# INSTRUCTION
Copy every item below word for word, but leave the pictures out of your copy.

# Images of plotted data
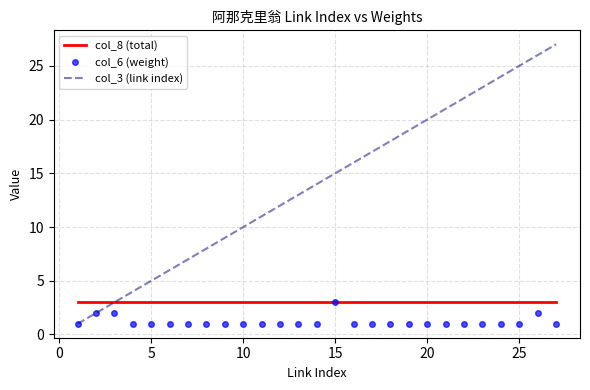

Which series has the largest total across all categories?

col_3 (link index)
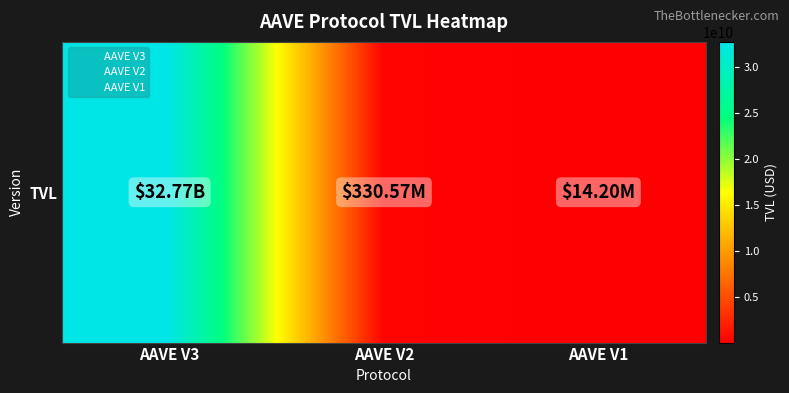

What value does the data have at AAVE V3?

32767890681.9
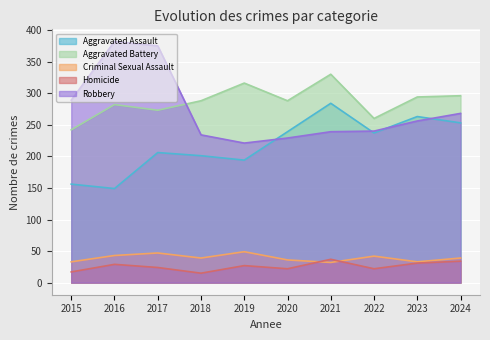

At which category is the sum across all series the highest?

2017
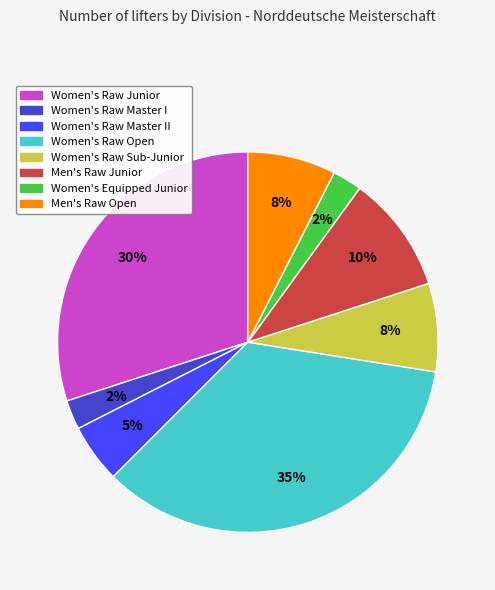

Is there any slice that represents more than half of the pie?

No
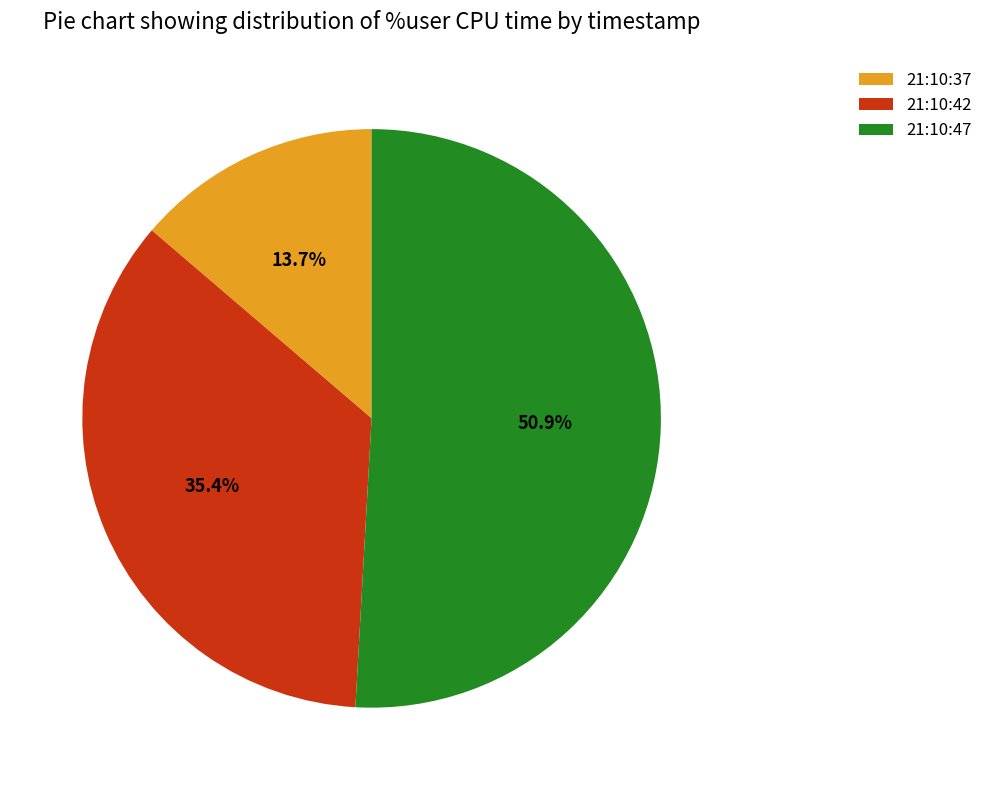

The 21:10:37 slice represents 5% of the pie. True or false?

False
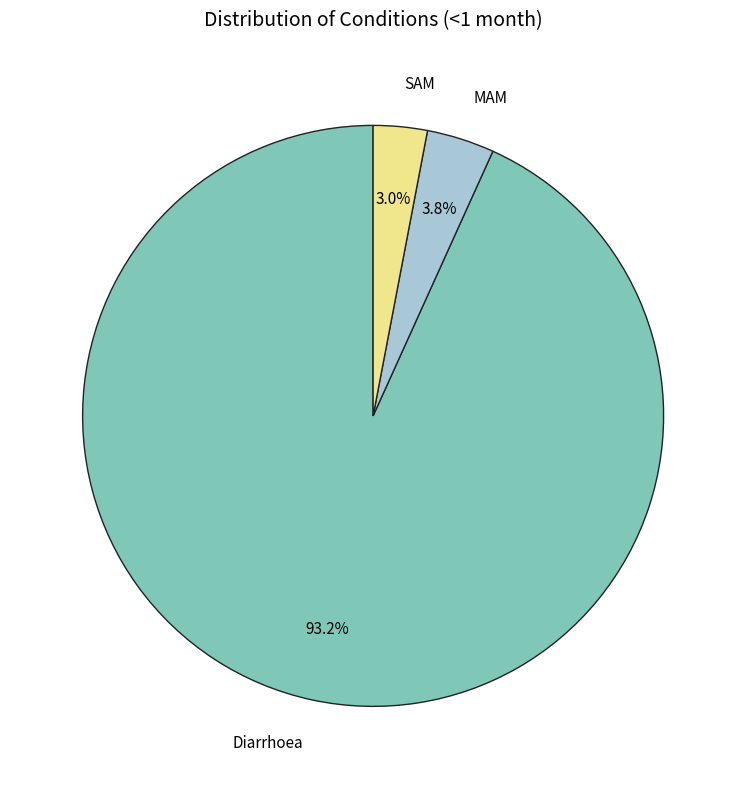

How many slices are in this pie chart?

3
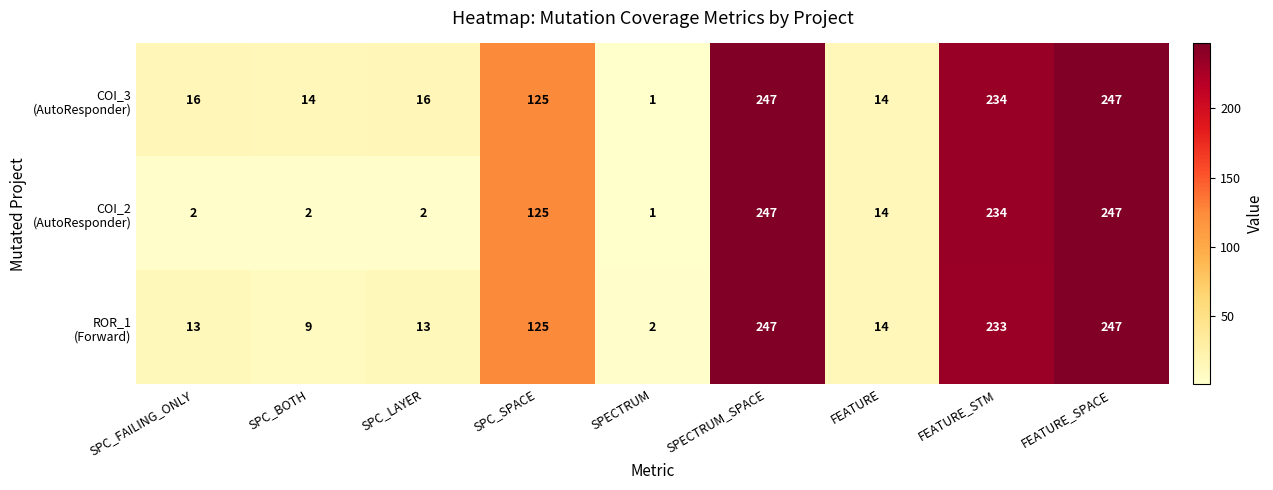

Which label corresponds to the smallest value in the chart?

SPECTRUM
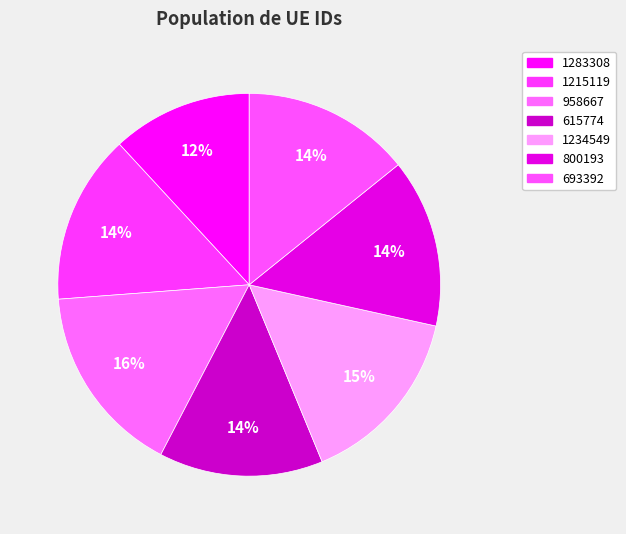

Which category has the biggest portion of the pie?

958667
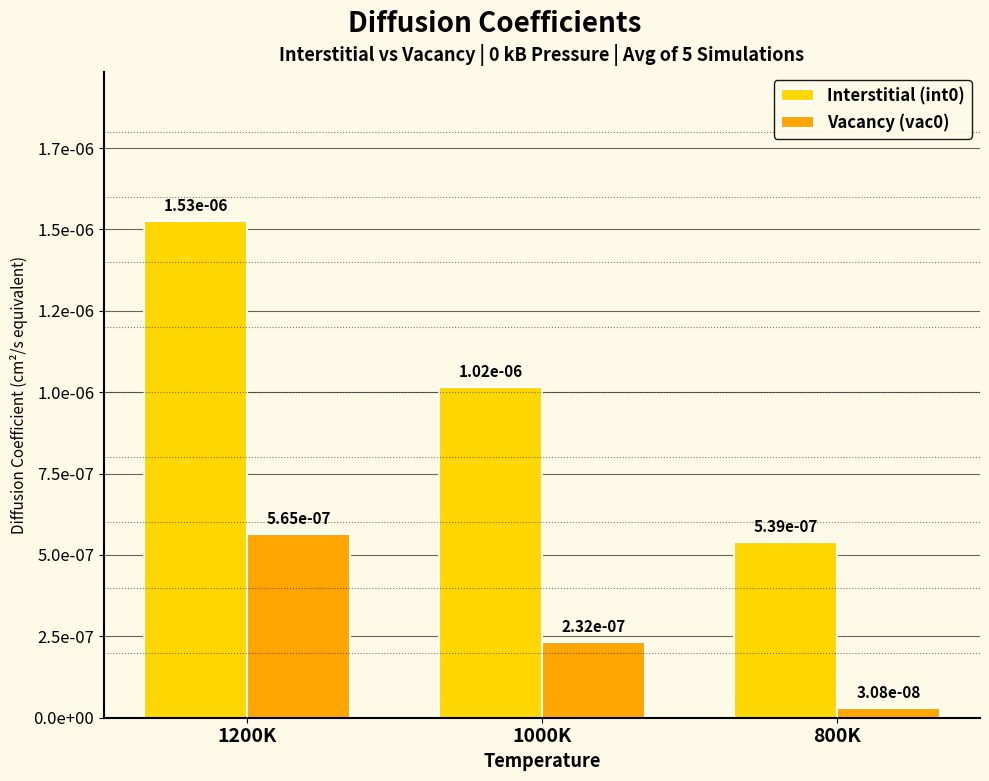

Are the bars horizontal?

No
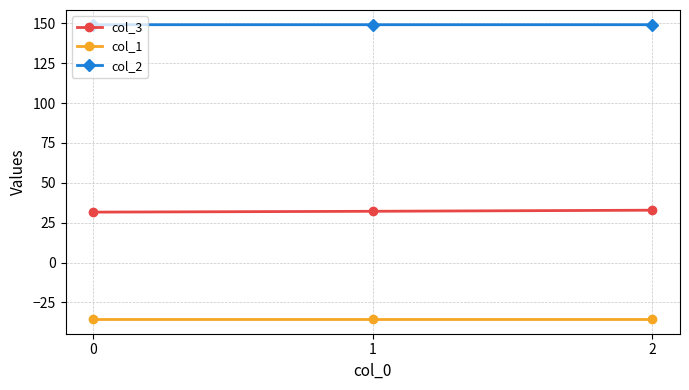

Rank the series by their average value, from lowest to highest.

col_1, col_3, col_2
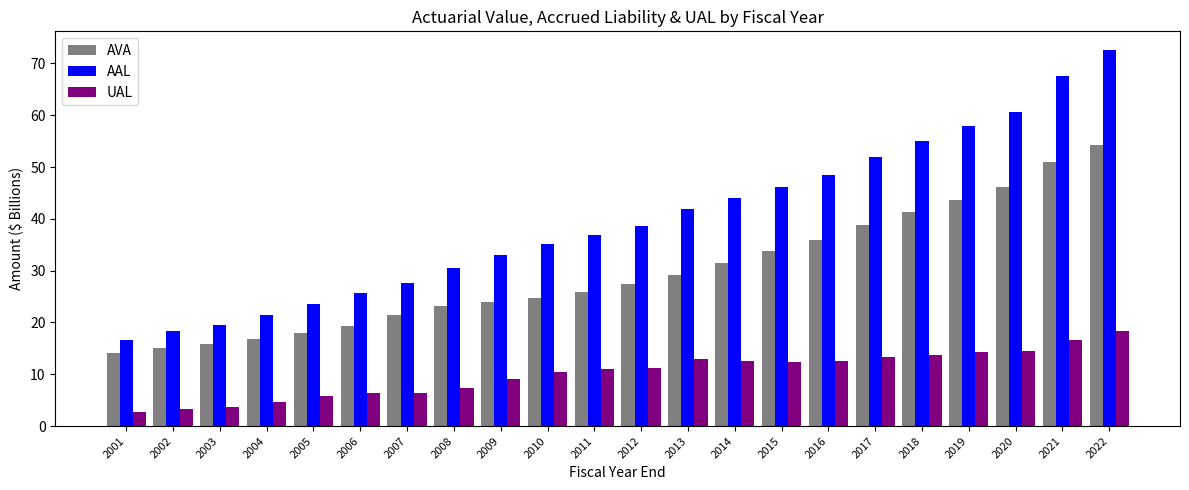

What is the total value across all series at 2002?

36.5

# RESPONSE TO THIS EXERCISE
Which series has the largest total across all categories?

col_3 (link index)

What value does the data have at AAVE V3?

32767890681.9

At which category is the sum across all series the highest?

2017

Is there any slice that represents more than half of the pie?

No

The 21:10:37 slice represents 5% of the pie. True or false?

False

How many slices are in this pie chart?

3

Which label corresponds to the smallest value in the chart?

SPECTRUM

Which category has the biggest portion of the pie?

958667

Are the bars horizontal?

No

Rank the series by their average value, from lowest to highest.

col_1, col_3, col_2

What is the total value across all series at 2002?

36.5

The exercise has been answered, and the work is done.